→ **YOUR GOAL**:
If a line in the listing below includes the string "lines", pull it out.

%%

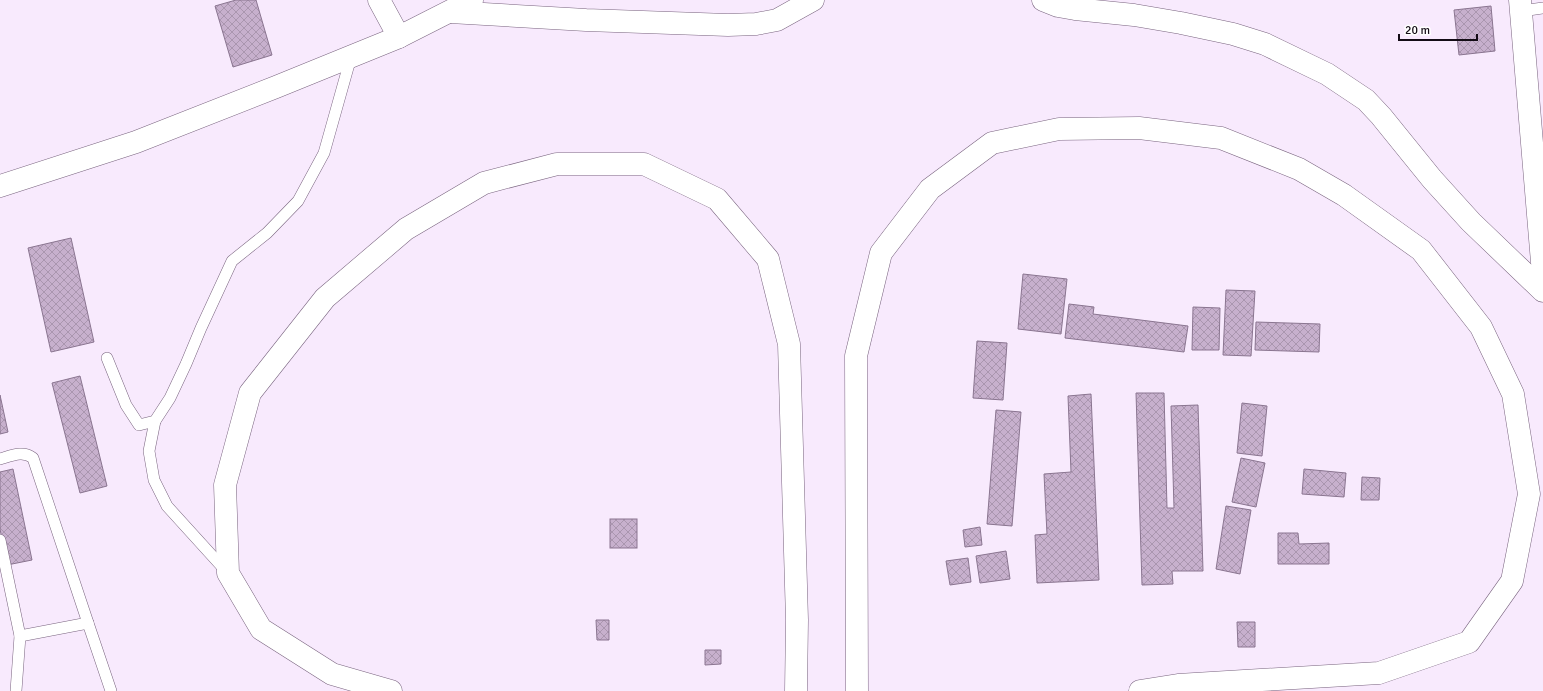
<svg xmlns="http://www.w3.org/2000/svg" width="1543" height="691" viewBox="0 0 1543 691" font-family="Signika,sans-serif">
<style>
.building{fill:url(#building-cross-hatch);stroke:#8a7590}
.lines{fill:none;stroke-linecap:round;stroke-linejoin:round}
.lane-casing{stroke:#79647f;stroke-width:12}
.street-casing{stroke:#79647f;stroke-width:23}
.highway-casing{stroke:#79647f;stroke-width:23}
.lane{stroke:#fff;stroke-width:11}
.street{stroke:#fff;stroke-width:22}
.highway{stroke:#fff;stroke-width:22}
</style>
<defs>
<pattern id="building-cross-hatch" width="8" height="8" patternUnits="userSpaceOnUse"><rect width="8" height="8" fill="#c7b0cd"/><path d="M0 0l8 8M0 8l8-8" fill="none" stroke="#aa96af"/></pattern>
</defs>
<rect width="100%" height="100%" fill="#f8eafd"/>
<g class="building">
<path d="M236,0H256L272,55L233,67L215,6Z"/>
<path d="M1491,6L1495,51L1459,55L1454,10Z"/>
<path d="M71,238L94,342L51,352L28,248Z"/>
<path d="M1023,274L1067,279L1061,334L1018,329Z"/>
<path d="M1226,290L1255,291L1251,356L1223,355Z"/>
<path d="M1069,304L1094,307L1093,314L1188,326L1184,352L1065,338Z"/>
<path d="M1193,307L1220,308L1219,350H1192Z"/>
<path d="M1256,322L1320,324L1319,352L1255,350Z"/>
<path d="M977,341L1007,343L1003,400L973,398Z"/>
<path d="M80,376L107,486L80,493L52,383Z"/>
<path d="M1136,393H1164L1167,508H1174L1171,406L1198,405L1203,571H1172L1173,584L1142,585Z"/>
<path d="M1091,394L1099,580L1037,583L1035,535L1047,534L1044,474L1071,472L1068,396Z"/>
<path d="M0,395L8,432L0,434Z"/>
<path d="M1242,403L1267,406L1262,456L1237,453Z"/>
<path d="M996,410L1021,412L1012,526L987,524Z"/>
<path d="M1241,458L1265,463L1256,507L1232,502Z"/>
<path d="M13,469L32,560L7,565L0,529V472Z"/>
<path d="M1304,469L1346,473L1344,497L1302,494Z"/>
<path d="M1362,477L1380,478L1379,500H1361Z"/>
<path d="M1226,506L1251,510L1240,574L1216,569Z"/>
<rect x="610" y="519" width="27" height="29"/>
<path d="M980,527L982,545L965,547L963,530Z"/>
<path d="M1278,533H1298L1299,544L1329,543V564H1278Z"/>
<path d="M1006,551L1010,579L980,583L976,556Z"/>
<path d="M968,558L971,582L950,585L946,561Z"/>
<path d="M596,620H609V640H597Z"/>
<path d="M1237,622H1255V647H1238Z"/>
<path d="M705,650H721V664L705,665Z"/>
</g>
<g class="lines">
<g class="lane-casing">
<g id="lane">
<path d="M1521,11L1543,8"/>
<path d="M107,358L126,405L139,425L155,421L170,398L186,364L201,328L232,261L267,233L298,201L324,153L351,57"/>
<path d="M155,421L149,451L154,480L167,506L226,571"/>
<path d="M0,459C11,456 23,450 33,458L88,623"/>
<path d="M0,540L20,636"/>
<path d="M16,691L20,636L88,623L111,691"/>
</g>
</g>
<g class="street-casing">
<g id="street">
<path d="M379,0L399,37"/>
<path d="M1043,0L1058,6L1075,9L1134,15L1181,23L1233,34L1265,44L1327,74L1366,100L1381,116L1432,179L1471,222L1543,291"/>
<path d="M1520,0L1543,274"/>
<path d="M450,12L586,20L728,25L756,24L777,20L813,0"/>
<path d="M0,186L136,142L276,87L399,37L472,0"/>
</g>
</g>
<g class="highway-casing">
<g id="highway">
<path d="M391,691L332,674L261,629L228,573L225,485L250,393L325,298L406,229L484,183L557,164H644L717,199L768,259L789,344L797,620L796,691"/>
<path d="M857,691L856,356L881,253L930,189L992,143L1059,129L1139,128L1221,138L1299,169L1344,195L1421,250L1481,327L1513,394L1529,494L1512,581L1469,642L1379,673L1178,685L1140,691"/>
</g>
</g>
<use href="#lane" class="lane"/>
<use href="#street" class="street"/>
<use href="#highway" class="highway"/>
</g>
<path d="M1399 34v6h78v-6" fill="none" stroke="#130b15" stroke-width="2"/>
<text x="1405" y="34" font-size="12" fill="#130b15" stroke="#ffffff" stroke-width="3" paint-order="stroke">20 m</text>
</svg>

%%

→ **SOLUTION FOR THIS PROBLEM**:
.lines{fill:none;stroke-linecap:round;stroke-linejoin:round}
<g class="lines">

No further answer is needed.